Rewrite these rows with "bounding box" substituted by "enclosing rectangle" everywhere, leaving everything else the same.

-- Start of Dataset records --

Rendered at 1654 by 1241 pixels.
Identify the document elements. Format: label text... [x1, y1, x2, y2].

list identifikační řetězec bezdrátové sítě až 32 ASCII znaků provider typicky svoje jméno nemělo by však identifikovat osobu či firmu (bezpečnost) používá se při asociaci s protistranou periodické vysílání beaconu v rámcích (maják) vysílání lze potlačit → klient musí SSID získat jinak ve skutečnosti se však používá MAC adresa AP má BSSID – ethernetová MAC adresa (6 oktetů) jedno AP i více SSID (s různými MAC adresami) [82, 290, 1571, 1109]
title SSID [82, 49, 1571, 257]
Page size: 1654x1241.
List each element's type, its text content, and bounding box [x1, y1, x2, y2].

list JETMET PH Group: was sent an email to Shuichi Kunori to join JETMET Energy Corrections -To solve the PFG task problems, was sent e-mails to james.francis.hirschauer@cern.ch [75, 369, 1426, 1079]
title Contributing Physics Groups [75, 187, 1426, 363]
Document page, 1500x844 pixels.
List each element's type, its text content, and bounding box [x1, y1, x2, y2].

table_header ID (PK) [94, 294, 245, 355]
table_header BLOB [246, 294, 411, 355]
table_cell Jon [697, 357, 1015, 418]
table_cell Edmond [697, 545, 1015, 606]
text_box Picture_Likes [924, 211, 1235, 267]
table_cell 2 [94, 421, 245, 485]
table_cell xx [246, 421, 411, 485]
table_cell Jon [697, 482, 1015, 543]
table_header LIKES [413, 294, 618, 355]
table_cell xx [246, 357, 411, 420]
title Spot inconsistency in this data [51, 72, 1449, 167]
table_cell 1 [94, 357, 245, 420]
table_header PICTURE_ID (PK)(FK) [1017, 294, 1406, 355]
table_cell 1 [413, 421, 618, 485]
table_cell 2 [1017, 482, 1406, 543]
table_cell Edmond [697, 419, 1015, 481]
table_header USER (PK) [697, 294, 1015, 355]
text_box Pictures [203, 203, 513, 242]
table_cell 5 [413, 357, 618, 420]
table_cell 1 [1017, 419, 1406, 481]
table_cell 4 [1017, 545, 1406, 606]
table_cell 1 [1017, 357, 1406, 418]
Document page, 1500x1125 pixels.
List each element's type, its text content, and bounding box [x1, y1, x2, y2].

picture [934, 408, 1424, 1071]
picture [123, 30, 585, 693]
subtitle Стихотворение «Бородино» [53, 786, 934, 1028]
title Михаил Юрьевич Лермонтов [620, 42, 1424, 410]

-- End of Dataset records --

== Exercise answer ==
Rendered at 1654 by 1241 pixels.
Identify the document elements. Format: label text... [x1, y1, x2, y2].

list identifikační řetězec bezdrátové sítě až 32 ASCII znaků provider typicky svoje jméno nemělo by však identifikovat osobu či firmu (bezpečnost) používá se při asociaci s protistranou periodické vysílání beaconu v rámcích (maják) vysílání lze potlačit → klient musí SSID získat jinak ve skutečnosti se však používá MAC adresa AP má BSSID – ethernetová MAC adresa (6 oktetů) jedno AP i více SSID (s různými MAC adresami) [82, 290, 1571, 1109]
title SSID [82, 49, 1571, 257]
Page size: 1654x1241.
List each element's type, its text content, and enclosing rectangle [x1, y1, x2, y2].

list JETMET PH Group: was sent an email to Shuichi Kunori to join JETMET Energy Corrections -To solve the PFG task problems, was sent e-mails to james.francis.hirschauer@cern.ch [75, 369, 1426, 1079]
title Contributing Physics Groups [75, 187, 1426, 363]
Document page, 1500x844 pixels.
List each element's type, its text content, and enclosing rectangle [x1, y1, x2, y2].

table_header ID (PK) [94, 294, 245, 355]
table_header BLOB [246, 294, 411, 355]
table_cell Jon [697, 357, 1015, 418]
table_cell Edmond [697, 545, 1015, 606]
text_box Picture_Likes [924, 211, 1235, 267]
table_cell 2 [94, 421, 245, 485]
table_cell xx [246, 421, 411, 485]
table_cell Jon [697, 482, 1015, 543]
table_header LIKES [413, 294, 618, 355]
table_cell xx [246, 357, 411, 420]
title Spot inconsistency in this data [51, 72, 1449, 167]
table_cell 1 [94, 357, 245, 420]
table_header PICTURE_ID (PK)(FK) [1017, 294, 1406, 355]
table_cell 1 [413, 421, 618, 485]
table_cell 2 [1017, 482, 1406, 543]
table_cell Edmond [697, 419, 1015, 481]
table_header USER (PK) [697, 294, 1015, 355]
text_box Pictures [203, 203, 513, 242]
table_cell 5 [413, 357, 618, 420]
table_cell 1 [1017, 419, 1406, 481]
table_cell 4 [1017, 545, 1406, 606]
table_cell 1 [1017, 357, 1406, 418]
Document page, 1500x1125 pixels.
List each element's type, its text content, and enclosing rectangle [x1, y1, x2, y2].

picture [934, 408, 1424, 1071]
picture [123, 30, 585, 693]
subtitle Стихотворение «Бородино» [53, 786, 934, 1028]
title Михаил Юрьевич Лермонтов [620, 42, 1424, 410]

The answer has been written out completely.